Outsourcing the US state of Virginia’s IT operations to Northrop Grumman was supposed to put the state’s network beyond politics, overhaul and standardise it and improve operations, but the effort has failed in almost every respect.
The £1.2 billion, 10-year contract with Northrop Grumman calls for a network overhaul – or transformation as the state calls it – is months behind scheduled despite repeated deadline extensions.
Network services to agencies have been cut off or have been poor enough to affect the services agencies deliver to the public. Members of boards are overstepping their authority to negotiate with Northrop Grumman, and the chain of command is so fragmented that it’s difficult to get any one entity in control of the problems.
This is all according to a report issued this week by the states Joint Legislative Audit and Review Commission (JLARC), which points a finger at Northrop Grumman, but also at boards, agencies and individuals for problems like these:
• In May, Virginia State Police in Newport News lost Internet access for 78 hours, affecting the ability to perform its duties.
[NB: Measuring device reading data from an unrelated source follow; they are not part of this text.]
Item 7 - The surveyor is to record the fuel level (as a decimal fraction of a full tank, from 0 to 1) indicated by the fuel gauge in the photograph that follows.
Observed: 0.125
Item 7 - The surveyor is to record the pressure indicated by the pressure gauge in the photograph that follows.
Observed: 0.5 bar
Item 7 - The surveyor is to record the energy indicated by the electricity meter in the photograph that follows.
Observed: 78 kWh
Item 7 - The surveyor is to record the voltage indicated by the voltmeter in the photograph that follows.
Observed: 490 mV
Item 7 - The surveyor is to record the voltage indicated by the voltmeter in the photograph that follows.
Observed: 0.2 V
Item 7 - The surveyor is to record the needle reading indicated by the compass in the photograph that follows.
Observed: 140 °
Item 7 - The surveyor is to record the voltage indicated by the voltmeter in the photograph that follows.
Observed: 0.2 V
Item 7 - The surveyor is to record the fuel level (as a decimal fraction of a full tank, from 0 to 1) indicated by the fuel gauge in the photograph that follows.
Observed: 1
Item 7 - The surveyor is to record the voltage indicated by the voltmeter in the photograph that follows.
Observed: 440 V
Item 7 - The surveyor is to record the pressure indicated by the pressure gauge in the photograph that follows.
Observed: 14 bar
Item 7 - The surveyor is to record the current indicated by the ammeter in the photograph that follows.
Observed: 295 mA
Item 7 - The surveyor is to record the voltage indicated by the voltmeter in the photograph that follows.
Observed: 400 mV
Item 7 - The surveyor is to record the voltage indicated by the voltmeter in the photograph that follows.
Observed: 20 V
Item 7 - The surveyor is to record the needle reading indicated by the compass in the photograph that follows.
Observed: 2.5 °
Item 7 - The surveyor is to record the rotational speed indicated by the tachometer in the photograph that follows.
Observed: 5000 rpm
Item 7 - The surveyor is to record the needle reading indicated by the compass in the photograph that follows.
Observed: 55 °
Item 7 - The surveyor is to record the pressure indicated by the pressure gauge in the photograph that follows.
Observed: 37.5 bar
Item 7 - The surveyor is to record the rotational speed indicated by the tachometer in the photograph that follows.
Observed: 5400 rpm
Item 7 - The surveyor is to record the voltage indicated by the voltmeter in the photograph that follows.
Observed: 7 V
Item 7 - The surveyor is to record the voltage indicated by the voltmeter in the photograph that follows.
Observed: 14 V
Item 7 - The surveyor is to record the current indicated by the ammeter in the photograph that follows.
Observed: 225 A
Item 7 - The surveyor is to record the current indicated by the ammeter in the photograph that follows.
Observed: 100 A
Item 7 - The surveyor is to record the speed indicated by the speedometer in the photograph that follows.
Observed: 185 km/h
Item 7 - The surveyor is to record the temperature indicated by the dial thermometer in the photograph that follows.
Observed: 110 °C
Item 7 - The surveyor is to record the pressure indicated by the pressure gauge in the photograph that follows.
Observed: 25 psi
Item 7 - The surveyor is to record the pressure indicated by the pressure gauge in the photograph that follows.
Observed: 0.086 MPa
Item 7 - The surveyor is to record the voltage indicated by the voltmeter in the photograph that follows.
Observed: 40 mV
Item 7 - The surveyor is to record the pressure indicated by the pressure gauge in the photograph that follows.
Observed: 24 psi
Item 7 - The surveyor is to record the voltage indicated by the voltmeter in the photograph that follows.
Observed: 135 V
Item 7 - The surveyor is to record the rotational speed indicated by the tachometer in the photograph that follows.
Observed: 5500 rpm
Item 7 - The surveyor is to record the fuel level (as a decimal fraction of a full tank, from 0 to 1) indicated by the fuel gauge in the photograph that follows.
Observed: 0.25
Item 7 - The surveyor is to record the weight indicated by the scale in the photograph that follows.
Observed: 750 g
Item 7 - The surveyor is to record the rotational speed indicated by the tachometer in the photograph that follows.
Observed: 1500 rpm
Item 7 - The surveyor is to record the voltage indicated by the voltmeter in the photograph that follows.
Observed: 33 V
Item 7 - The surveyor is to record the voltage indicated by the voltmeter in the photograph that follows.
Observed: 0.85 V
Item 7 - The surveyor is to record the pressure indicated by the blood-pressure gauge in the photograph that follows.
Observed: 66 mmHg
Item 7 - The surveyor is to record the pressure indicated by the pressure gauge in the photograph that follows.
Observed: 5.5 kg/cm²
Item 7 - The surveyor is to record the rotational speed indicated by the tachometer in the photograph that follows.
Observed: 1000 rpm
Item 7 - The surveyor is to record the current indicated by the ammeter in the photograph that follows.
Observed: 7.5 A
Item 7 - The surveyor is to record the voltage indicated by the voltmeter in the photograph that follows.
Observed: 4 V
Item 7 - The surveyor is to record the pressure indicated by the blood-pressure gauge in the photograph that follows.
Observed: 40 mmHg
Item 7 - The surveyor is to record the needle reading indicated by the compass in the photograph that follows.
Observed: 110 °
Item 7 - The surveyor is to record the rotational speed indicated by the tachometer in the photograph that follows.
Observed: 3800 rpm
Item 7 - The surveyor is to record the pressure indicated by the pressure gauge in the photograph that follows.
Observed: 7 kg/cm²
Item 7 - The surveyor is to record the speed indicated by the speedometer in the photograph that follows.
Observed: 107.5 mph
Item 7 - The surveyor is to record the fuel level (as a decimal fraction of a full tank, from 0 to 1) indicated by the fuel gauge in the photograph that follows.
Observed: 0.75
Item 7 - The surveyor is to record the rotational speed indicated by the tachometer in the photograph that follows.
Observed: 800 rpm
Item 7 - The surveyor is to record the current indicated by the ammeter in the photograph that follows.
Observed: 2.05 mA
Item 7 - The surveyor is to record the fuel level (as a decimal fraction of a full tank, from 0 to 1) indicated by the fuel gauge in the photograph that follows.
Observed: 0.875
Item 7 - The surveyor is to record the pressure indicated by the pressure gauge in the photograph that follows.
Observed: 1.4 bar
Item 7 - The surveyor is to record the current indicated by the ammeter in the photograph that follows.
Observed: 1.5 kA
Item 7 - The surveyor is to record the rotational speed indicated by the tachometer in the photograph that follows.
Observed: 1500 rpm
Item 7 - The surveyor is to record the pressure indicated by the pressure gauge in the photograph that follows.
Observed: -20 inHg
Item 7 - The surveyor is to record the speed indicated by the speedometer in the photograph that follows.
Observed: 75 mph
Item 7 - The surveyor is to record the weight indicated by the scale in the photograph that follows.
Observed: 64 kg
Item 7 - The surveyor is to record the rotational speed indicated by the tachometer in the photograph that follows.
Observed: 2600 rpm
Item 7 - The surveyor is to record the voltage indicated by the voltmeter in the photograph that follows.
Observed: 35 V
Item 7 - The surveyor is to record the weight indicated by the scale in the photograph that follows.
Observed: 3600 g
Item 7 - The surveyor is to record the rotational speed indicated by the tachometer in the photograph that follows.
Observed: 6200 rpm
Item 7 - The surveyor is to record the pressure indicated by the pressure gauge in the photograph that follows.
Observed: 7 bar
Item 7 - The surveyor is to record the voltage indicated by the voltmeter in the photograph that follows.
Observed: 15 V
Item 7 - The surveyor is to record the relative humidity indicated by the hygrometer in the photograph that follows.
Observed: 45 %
• Also in May, Environmental Quality in Roanoke lost its network connection for 31 hours.
• In June, the Department of Motor Vehicles in Bland lost the network for 31 hours, affecting customer service.
• One state correctional facility lost incoming phone service at 4 am and was assigned a priority level that gave Northrop Grumman 18 hours to fix it. The priority was assigned based on the number of employees at the facility – 30 to 40 – not on the need dictated by the fact that the facility houses 1,000 inmates.